Tâche demandée:
Restituez sans rien changer le passage de l'article sur le mouvement israélien contre l'occupation qui va de « Certes, l’impact de » jusqu'à « faire du souci. » inclus.

Texte source:
***

Où en est le mouvement israélien contre l’occupation ?
Par Michel Warschawski
Bien que
les manifestations du 4 juin aient été plus nombreuses que celles de ces
dernières années, le mouvement pacifiste en Israël traverse une crise depuis le
début de la décennie. Si les militants restent présents, ils trouvent beaucoup
plus difficilement écho dans l’opinion publique modérée.
Quatre à cinq
mille personnes ont participé à la manifestation du 5 juin à Tel Aviv qui,
traditionnellement, commémore le jour anniversaire de l’occupation de la
Cisjordanie, de la bande de Gaza et du plateau du Golan. Un bon score si on le
compare aux années précédentes où nous étions en général entre 1 000 et 2 000.
D’autant plus que, la veille, plusieurs centaines d’Israéliens s’étaient joints
à plus d’un millier de Palestiniens pour manifester à Beit Nuba-la Neuve, du nom
d’un des villages palestiniens de la Poche de Latroun rasés au lendemain de la
guerre de Juin 1967.
Certes, l’impact de la crise internationale
provoquée par la flottille Free Gaza est pour beaucoup dans la participation
relativement élevée à la manifestation de Tel Aviv. Nombreux sont les modérés
israéliens qui réalisent que la politique de l’extrême droite au pouvoir risque
de mener l’État d’Israël à la catastrophe, et que son isolement international
risque d’avoir de graves répercussions à moyen terme et certainement à long
terme. Ce qui (re)motive les pacifistes modérés c’est, en premier lieu, la crise
avec l’administration nord-américaine : on peut se fâcher avec le monde entier
tant que les relations avec la Maison Blanche restent au beau fixe, mais si des
nuages s’accumulent au-dessus de l’alliance stratégique qui lie les deux pays,
il y a lieu de se faire du souci.

***

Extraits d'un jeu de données
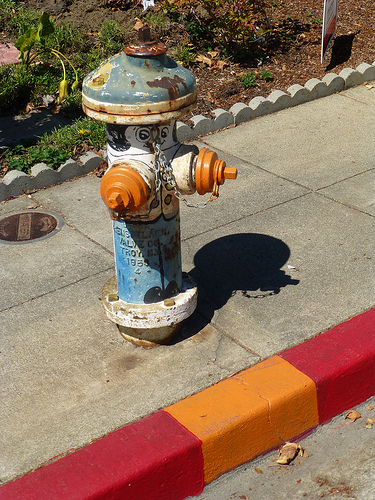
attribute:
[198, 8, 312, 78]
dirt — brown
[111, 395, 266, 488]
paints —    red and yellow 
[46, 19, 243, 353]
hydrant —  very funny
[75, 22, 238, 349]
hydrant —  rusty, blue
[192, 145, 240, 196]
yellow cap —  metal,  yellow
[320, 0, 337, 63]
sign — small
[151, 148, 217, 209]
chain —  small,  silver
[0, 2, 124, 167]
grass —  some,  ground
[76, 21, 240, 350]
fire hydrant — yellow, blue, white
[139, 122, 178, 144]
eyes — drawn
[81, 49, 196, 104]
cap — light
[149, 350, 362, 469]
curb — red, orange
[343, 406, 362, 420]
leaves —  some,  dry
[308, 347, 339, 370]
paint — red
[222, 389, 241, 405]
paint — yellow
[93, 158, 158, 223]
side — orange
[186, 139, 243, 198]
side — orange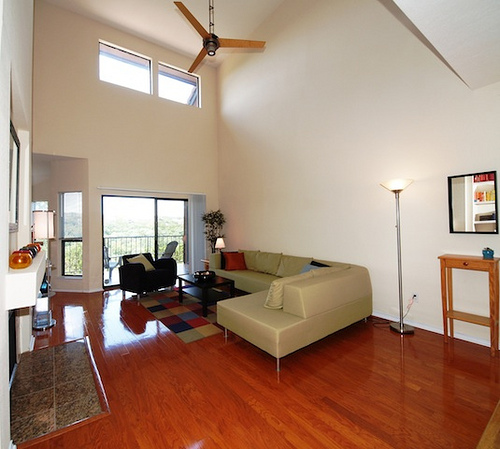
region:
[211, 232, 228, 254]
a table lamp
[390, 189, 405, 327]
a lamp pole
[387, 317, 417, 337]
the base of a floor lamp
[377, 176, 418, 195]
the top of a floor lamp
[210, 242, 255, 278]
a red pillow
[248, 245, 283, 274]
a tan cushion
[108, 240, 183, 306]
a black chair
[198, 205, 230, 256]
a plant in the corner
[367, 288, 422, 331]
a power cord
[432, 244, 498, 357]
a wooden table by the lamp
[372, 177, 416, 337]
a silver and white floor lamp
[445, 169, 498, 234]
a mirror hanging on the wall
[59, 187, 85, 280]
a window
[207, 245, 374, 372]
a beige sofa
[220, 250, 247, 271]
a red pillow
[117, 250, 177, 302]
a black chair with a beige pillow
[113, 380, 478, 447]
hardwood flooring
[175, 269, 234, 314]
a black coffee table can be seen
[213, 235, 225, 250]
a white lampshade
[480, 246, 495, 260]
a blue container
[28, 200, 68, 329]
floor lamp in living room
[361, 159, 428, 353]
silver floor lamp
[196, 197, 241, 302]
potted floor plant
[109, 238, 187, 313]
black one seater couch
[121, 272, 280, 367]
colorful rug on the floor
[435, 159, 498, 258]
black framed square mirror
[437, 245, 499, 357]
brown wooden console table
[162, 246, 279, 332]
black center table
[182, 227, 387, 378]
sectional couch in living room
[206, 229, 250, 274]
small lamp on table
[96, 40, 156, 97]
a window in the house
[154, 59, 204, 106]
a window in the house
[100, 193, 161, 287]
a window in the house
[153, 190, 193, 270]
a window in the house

***

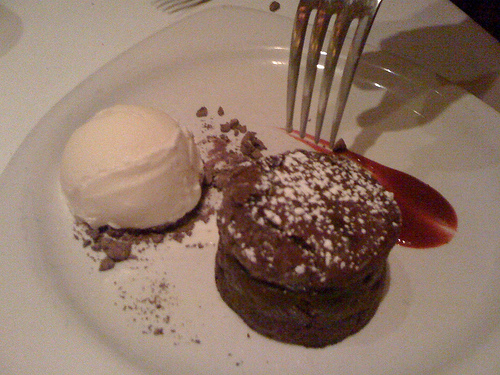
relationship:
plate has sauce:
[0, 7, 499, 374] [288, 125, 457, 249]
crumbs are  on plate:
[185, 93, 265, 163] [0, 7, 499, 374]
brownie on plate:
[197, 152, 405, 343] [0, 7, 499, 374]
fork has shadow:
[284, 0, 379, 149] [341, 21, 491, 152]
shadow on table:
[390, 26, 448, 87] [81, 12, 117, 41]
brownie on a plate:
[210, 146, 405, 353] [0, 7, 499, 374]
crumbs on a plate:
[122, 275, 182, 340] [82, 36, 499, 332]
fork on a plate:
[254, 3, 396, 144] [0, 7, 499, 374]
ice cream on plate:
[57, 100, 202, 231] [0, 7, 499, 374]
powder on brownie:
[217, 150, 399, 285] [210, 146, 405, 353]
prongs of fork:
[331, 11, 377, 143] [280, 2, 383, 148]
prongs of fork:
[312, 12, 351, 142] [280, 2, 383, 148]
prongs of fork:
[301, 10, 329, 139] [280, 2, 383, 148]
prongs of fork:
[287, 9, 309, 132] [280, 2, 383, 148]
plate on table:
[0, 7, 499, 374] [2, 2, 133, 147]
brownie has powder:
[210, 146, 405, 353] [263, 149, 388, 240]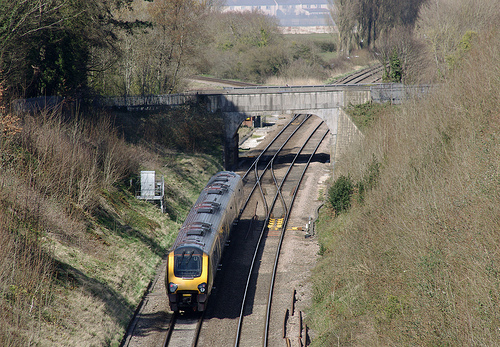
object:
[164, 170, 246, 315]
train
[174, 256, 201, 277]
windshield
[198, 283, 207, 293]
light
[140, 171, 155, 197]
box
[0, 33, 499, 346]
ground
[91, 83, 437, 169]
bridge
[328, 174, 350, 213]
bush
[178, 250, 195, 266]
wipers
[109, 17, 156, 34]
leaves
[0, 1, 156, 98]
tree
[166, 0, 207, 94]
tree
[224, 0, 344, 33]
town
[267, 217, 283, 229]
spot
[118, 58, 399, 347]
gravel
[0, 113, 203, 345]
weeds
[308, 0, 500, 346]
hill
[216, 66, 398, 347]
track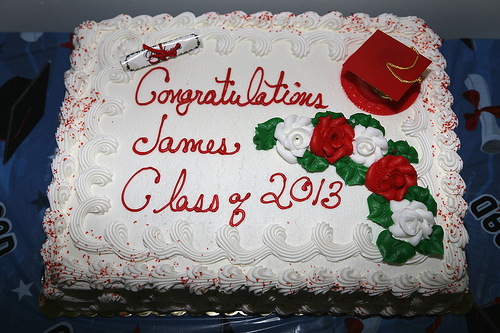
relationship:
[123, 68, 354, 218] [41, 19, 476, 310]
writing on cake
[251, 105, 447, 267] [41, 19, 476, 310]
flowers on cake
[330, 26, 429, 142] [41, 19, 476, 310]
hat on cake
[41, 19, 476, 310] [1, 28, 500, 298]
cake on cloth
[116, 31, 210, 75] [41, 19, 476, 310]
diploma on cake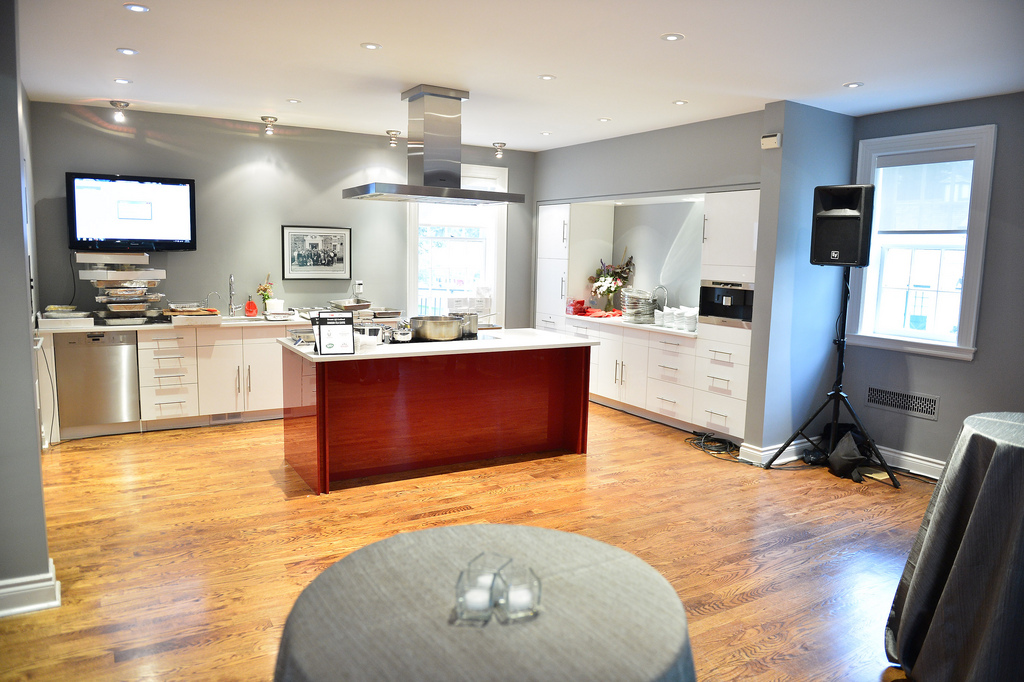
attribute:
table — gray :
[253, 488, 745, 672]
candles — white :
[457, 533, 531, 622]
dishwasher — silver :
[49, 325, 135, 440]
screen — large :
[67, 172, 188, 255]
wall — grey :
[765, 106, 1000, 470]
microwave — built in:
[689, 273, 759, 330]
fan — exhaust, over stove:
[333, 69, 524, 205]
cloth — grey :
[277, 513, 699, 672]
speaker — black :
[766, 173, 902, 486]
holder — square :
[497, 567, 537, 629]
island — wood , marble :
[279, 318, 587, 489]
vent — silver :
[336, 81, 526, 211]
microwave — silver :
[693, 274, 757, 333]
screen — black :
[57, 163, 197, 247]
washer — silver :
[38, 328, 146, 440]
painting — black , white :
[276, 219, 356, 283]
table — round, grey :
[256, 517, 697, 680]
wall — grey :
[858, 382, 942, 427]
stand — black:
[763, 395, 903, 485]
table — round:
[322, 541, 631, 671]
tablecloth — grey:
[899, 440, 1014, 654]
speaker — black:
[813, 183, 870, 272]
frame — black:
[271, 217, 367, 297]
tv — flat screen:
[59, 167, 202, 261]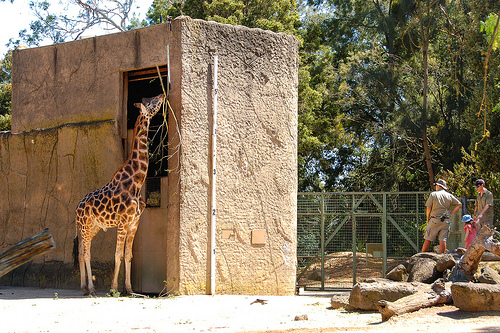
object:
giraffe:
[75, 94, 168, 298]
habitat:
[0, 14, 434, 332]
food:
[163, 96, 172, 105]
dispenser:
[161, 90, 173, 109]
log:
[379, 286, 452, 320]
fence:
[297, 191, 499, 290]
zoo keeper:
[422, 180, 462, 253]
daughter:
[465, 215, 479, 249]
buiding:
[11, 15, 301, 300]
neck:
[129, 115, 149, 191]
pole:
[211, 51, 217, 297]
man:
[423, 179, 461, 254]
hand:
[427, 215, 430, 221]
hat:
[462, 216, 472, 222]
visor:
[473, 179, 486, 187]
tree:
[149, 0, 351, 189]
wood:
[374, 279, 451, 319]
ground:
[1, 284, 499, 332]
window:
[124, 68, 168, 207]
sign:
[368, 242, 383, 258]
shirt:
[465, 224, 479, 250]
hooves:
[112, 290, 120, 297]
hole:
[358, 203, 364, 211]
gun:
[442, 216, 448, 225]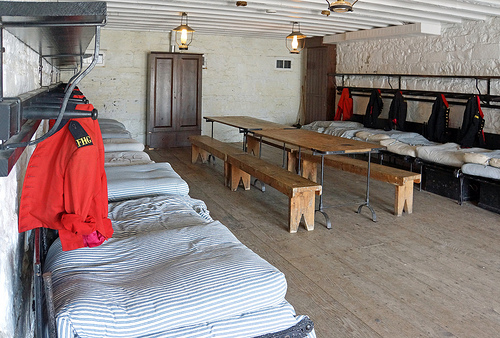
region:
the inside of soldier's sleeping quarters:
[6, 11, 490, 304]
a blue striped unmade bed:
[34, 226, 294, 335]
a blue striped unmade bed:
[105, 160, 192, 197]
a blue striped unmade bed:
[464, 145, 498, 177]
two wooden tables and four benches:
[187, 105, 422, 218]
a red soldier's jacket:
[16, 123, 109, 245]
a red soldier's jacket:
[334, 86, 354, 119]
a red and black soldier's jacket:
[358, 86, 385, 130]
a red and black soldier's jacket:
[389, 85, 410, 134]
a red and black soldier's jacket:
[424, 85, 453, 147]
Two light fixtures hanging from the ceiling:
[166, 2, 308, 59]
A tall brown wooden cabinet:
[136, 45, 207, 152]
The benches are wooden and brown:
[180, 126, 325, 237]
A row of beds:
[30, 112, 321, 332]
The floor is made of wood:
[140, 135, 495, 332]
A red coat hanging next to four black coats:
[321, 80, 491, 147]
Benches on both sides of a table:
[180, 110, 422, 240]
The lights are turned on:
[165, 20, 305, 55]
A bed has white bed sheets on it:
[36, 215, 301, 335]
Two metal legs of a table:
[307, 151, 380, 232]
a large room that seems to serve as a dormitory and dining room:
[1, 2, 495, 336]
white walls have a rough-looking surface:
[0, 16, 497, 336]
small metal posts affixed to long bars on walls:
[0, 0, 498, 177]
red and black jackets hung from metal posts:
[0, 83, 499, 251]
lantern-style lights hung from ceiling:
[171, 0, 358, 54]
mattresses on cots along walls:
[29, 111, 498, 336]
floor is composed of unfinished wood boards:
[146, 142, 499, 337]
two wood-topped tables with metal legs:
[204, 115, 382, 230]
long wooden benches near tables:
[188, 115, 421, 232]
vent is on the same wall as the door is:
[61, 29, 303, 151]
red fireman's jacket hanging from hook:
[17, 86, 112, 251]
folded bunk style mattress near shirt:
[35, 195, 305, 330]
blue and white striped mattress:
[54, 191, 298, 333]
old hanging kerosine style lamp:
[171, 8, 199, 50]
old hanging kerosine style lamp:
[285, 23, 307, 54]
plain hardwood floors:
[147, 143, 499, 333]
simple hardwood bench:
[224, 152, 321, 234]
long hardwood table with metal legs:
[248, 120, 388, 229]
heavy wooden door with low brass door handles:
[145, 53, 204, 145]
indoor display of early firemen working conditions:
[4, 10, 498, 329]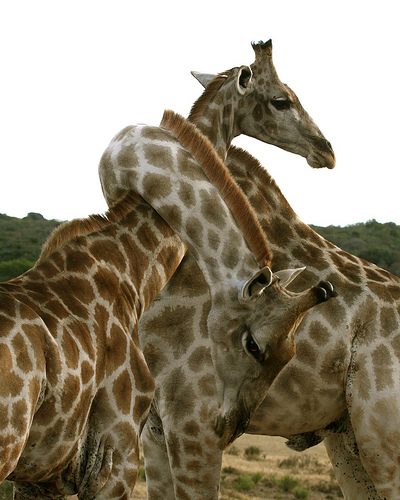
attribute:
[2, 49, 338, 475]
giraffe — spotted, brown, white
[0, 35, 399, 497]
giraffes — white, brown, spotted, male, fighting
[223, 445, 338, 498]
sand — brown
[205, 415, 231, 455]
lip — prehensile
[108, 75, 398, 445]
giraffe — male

***

Tâche réalisée:
Certes, l’impact de la crise internationale
provoquée par la flottille Free Gaza est pour beaucoup dans la participation
relativement élevée à la manifestation de Tel Aviv. Nombreux sont les modérés
israéliens qui réalisent que la politique de l’extrême droite au pouvoir risque
de mener l’État d’Israël à la catastrophe, et que son isolement international
risque d’avoir de graves répercussions à moyen terme et certainement à long
terme. Ce qui (re)motive les pacifistes modérés c’est, en premier lieu, la crise
avec l’administration nord-américaine : on peut se fâcher avec le monde entier
tant que les relations avec la Maison Blanche restent au beau fixe, mais si des
nuages s’accumulent au-dessus de l’alliance stratégique qui lie les deux pays,
il y a lieu de se faire du souci.